Monday 23 June 2014

Competitive balance in football: a new approach

Conventional measures of competitive balance – the Noll-Scully index based on actual versus idealised standard deviation of team winning percentages – are flawed in many ways with football because of the low number of games per season. A low number of games per season means that the idealised standard deviation of team winning percentages is relatively large since there is more room for random variation, while the Noll-Scully index ignores how the maximum standard deviation is consistent regardless of how few games each team plays. In low-scoring sports like soccer, gridiron, ice hockey and rugby where a lucky score can easily change the result of a match, this is not important, because even large differences in team qualities will not result in absolutely extreme win percentages.

In football, however, the rules of play allow for teams to score easily and, unlike basketball or netball, teams do not take “turns” with the ball to have opportunities to score. This means that propensities of teams to score or concede points can deviate much more than when the rules give each alternate “turns” – in football, each team requires skill to gain a “turn” at scoring. In fact, as Loek Groot shows in ‘Some Determinants of the Natural Level of Competitive Balance in European Football (Soccer) and US Team Sports: The Role of the Referee, the Scoring Context and Overtime’, a team with half the propensity to score of an competition’s average team would expect a winning equivalent no higher than 2 percent (a practically certain winless season in real-world football schedules) as against 20 percent in rugby and 35 percent in soccer. To put it another way, for the same disparity in win percent team qualities would need to deviate twice as much in rugby as in football.

The problem of not considering an upper limit for standard deviation was noted by P. Dorian Owen in ‘Limitations of the relative standard deviation of win percentages for measuring competitive balance in sports leagues’. Football, crucially, differs from baseball, ice hockey or soccer in that plausible differences in team qualities could easily produce probabilities of winning equal to or negligibly different from 0 or 1, as observed when Hawthorn during its early years as a League club faced the “big three” of Carlton, Collingwood and Richmond. However, at the same time one should not ignore the fact that if teams were equal in winning probability they would not all win the same number of games – especially in short-season sports like football.

● **Extracted information**
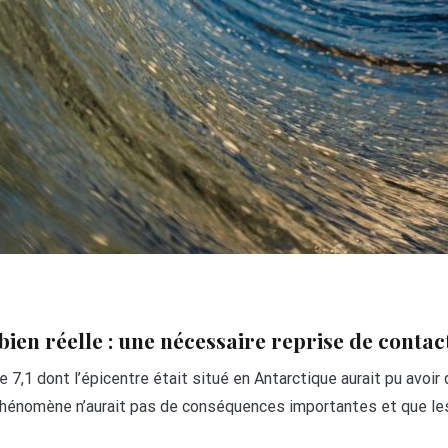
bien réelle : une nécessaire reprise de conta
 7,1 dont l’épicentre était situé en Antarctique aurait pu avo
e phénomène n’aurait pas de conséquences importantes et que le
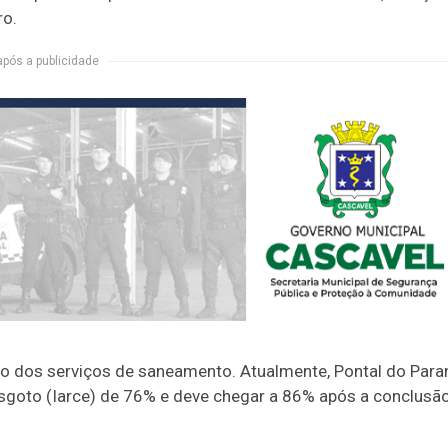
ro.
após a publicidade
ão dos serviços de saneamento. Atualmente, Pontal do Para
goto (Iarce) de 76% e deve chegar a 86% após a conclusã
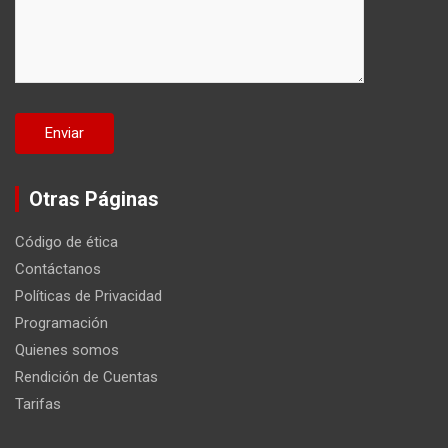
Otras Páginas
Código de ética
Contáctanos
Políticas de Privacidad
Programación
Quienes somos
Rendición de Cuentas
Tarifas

● **Instruction 1**
From the article on competitive balance in football, extract the passage from "Monday 23 June" to "extreme win percentages.".
● **Instruction 2**
Translate this sentence from the piece on competitive balance in football into French: "The problem of not considering an upper limit for standard deviation was noted by P. Dorian Owen in ‘Limitations of the relative standard deviation of win percentages for measuring competitive balance in sports leagues’."

● **Written answer 1**
Monday 23 June 2014

Competitive balance in football: a new approach

Conventional measures of competitive balance – the Noll-Scully index based on actual versus idealised standard deviation of team winning percentages – are flawed in many ways with football because of the low number of games per season. A low number of games per season means that the idealised standard deviation of team winning percentages is relatively large since there is more room for random variation, while the Noll-Scully index ignores how the maximum standard deviation is consistent regardless of how few games each team plays. In low-scoring sports like soccer, gridiron, ice hockey and rugby where a lucky score can easily change the result of a match, this is not important, because even large differences in team qualities will not result in absolutely extreme win percentages.

● **Written answer 2**
Le problème de la non-prise en compte d'une limite supérieure de l'écart type a été relevé par P. Dorian Owen dans « Limitations of the relative standard deviation of win percentages for measuring competitive balance in sports leagues ».